Она открыла глаза. Знаки, вырезанные на ступенях в конце зала, светились. За аркой, в непроницаемой тьме, разгоралось… Сияние. Перед ней отворились Врата Ирруле — страны богов.
Гочалла прищурилась от яркого света, но не отвела взгляда. Древние слова призыва вырвались из ее уст.
Голос затих. Тишина, бесконечная тишина и невыносимое сияние. Время перестало существовать. Для гочаллы Ксандуниссы прошла вечность; быть может, в другом измерении прошло еще больше.
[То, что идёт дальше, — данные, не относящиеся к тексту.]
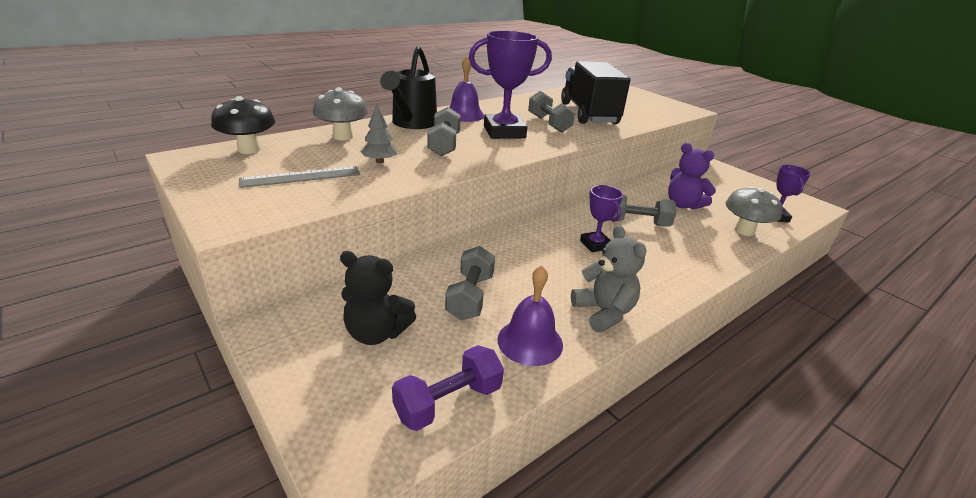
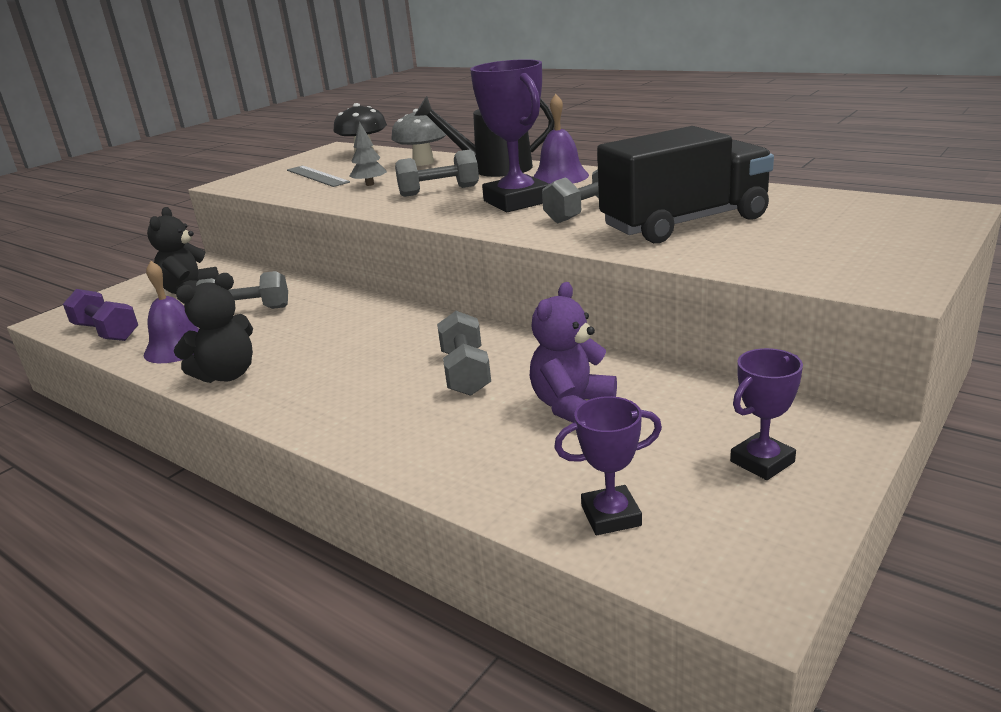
camera: 80 degrees right, 5 degrees down
(595, 244) = (380, 352): purple trophy -> purple trophy (762, 462)
(604, 312) = (227, 375): grey teddy bear -> black teddy bear
(744, 231) = (507, 473): grey mushroom -> none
Она ждала, и свет, разгорающийся за аркой, питал надежду в ее душе. Она ждала, и вот свет, или какая-то часть его, пришла в движение, выплеснувшись сверкающими волнами на ступени врат. Ужас охватил ее, но она не двинулась с места. Замерев, гочалла следила, как бесформенные волны собираются в плотные, сверкающие сущности. Невозможно было глядеть на них дольше одного мгновения — слишком ослепительны были они для глаз человека, слишком чужды его разуму. Гочалла моргнула, дыхание вырвалось из ее груди всхлипом. В слезах, заливших ее лицо, смешалась радость и боль, ибо теперь она наконец знала, что Они — существуют, дабы наполнить вселенную смыслом. Они были здесь, Они были реальны, Они были с ней. Она даже узнала некоторых из Них. Здесь была Хрушиики… Нуумани — Небесная Танцовщица… Арратах… и другие, кого она не знала или не могла узнать в изменчивых, ошеломляющих силуэтах.